Regulation change to allow LPAs to sell land with benefit of planning permission granted to themselves

From 23 February 2018, an LPA will be able to grant itself planning permission and sell the relevant land with the benefit of that planning permission. This small statutory change has the potential to significantly bolster LPAs’ role in facilitating development and ensuring that it is comprehensively planned.

The Town and Country Planning General (Amendment) (England) 2018 (the Amending Regulations) will remove Regulation 9  from Town and Country Planning General Regulations 1992 (the 1992 Regulations), with the effect that planning permissions granted by LPAs to themselves  will now run with the land.

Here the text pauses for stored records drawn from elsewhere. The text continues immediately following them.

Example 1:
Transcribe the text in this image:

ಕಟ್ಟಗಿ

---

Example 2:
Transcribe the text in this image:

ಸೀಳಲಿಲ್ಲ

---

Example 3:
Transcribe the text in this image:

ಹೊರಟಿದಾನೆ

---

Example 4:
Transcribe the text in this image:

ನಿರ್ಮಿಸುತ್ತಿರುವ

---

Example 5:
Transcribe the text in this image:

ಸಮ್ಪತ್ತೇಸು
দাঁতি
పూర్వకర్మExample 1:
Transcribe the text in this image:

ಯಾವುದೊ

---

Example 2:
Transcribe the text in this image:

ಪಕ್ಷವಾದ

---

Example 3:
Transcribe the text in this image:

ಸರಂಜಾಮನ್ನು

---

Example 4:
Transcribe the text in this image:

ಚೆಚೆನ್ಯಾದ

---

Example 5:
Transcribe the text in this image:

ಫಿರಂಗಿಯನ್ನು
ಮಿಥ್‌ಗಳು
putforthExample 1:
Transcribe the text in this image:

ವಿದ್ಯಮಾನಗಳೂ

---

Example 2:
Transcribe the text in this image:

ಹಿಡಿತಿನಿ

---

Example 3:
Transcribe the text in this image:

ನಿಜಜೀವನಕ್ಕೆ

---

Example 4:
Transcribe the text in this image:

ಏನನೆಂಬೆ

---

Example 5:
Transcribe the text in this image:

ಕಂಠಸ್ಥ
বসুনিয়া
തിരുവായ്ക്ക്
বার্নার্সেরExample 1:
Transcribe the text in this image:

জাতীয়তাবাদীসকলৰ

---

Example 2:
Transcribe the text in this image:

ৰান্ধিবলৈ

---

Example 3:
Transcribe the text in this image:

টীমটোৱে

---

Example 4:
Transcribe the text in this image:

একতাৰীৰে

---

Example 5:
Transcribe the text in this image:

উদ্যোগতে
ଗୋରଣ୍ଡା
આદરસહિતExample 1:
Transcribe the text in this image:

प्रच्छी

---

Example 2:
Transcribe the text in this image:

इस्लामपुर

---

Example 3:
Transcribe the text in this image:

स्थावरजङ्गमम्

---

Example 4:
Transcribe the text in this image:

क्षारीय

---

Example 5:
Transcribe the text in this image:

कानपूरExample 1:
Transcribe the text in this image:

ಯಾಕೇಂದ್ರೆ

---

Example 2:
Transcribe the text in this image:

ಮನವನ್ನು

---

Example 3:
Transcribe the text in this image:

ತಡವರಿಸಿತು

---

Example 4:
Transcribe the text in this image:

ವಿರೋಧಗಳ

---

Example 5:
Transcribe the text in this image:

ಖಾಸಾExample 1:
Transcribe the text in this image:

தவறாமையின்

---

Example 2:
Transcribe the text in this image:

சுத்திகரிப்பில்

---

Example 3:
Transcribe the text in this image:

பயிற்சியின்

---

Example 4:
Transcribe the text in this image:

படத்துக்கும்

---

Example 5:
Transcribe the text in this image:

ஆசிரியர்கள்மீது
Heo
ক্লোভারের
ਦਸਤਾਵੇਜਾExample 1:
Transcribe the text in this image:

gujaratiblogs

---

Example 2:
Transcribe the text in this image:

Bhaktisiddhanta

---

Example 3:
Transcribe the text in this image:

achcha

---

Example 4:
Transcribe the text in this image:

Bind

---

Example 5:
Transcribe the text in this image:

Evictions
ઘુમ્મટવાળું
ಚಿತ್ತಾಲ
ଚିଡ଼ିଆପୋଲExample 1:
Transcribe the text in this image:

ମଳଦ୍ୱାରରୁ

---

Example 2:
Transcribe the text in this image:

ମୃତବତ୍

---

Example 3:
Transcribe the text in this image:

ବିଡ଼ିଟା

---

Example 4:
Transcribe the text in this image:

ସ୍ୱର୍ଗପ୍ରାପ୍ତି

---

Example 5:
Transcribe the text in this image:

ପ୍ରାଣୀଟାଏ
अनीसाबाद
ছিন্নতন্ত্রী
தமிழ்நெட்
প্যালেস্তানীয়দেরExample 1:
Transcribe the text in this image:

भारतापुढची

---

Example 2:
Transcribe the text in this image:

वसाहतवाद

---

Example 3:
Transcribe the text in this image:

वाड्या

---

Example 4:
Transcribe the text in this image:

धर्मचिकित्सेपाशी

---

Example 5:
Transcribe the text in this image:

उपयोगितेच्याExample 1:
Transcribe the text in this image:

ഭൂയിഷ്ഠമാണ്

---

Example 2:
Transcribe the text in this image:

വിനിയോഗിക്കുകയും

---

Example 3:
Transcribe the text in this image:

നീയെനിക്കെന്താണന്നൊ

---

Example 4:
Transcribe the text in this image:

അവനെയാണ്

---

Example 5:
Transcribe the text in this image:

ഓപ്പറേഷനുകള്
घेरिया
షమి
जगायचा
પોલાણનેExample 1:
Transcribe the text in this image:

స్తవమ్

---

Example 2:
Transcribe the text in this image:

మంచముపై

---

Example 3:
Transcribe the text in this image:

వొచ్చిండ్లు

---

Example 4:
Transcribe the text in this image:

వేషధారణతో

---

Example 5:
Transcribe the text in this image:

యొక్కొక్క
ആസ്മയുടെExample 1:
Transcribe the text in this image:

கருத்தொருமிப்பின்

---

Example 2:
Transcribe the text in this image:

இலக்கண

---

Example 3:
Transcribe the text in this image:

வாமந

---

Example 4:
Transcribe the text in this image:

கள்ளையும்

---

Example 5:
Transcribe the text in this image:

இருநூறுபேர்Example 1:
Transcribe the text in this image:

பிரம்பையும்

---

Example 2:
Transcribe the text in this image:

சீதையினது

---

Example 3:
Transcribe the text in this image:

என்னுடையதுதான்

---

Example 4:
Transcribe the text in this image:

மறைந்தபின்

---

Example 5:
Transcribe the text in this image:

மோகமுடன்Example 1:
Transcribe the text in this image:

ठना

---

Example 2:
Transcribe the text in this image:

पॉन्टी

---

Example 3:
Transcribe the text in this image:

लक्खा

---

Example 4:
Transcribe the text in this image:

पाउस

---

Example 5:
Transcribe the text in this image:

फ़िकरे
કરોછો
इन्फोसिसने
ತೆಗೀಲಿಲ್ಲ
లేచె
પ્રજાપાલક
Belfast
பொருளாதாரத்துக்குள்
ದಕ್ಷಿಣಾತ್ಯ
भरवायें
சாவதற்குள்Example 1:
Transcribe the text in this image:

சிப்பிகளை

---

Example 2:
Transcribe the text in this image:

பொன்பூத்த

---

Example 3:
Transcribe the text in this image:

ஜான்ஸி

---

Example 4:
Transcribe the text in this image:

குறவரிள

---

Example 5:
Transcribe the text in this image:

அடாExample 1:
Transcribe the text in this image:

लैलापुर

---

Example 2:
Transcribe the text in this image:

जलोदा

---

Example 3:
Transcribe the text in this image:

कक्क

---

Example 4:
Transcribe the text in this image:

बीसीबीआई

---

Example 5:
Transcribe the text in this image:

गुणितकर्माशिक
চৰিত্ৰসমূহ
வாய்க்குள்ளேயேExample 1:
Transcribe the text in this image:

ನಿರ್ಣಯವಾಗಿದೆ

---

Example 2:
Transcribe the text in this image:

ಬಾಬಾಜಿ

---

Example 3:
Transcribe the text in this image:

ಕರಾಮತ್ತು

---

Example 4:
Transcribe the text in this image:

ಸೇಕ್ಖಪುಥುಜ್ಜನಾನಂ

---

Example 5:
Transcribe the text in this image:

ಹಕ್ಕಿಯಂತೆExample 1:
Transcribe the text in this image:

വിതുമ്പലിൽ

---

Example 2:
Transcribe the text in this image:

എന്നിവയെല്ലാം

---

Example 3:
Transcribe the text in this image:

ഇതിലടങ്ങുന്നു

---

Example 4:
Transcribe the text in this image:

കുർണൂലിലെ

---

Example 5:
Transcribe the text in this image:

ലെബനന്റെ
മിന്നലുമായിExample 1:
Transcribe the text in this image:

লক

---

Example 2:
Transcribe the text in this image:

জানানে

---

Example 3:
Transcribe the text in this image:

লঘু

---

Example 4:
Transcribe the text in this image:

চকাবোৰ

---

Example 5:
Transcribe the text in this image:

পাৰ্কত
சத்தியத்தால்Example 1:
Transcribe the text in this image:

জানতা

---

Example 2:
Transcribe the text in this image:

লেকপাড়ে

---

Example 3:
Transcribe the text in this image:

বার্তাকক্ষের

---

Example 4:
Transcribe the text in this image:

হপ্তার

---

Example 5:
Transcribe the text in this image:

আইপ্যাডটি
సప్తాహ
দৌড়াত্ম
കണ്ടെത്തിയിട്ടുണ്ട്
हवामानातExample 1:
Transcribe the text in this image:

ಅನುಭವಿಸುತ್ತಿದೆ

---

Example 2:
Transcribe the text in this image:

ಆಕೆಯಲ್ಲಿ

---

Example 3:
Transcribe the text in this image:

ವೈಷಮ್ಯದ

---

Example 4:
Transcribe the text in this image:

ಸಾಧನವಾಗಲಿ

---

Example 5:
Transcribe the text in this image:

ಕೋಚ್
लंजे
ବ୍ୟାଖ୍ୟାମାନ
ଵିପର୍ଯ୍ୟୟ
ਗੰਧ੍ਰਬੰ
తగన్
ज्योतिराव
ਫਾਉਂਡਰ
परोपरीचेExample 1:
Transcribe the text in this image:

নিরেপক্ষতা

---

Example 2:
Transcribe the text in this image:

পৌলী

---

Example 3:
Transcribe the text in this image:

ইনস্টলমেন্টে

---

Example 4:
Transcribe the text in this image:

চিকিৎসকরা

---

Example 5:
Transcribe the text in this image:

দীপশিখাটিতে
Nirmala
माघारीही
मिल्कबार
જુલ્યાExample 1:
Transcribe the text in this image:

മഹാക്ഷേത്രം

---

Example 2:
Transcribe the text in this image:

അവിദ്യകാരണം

Currently, Regulation 9 provides that a planning permission (where applied for by an LPA on its own land) will be personal to the LPA and where applied for jointly, only for the benefit of LPA and the named applicant. This has severely impeded the ability of an LPA, having secured planning permission to then sell the land on with the benefit of that planning permission. This has had cost implications requiring more complex land structures to be put in place before applications for development proposals could be made.

Oddly, the Regulations do not apply to any planning permissions granted before 23 February 2018. Given that future consents will run with the land it is strange that past consents have not been similarly “liberated”.

The removal of Regulation 9 was proposed in last year’s Housing White Paper on the basis that it will save time that developers would otherwise spend securing planning permission in relation to land which they purchase from LPAs.

It should achieve this. Now the Government needs to make sure that the best consideration requirements are changed so that land can be sold on for the best use for the area rather than just for the best price.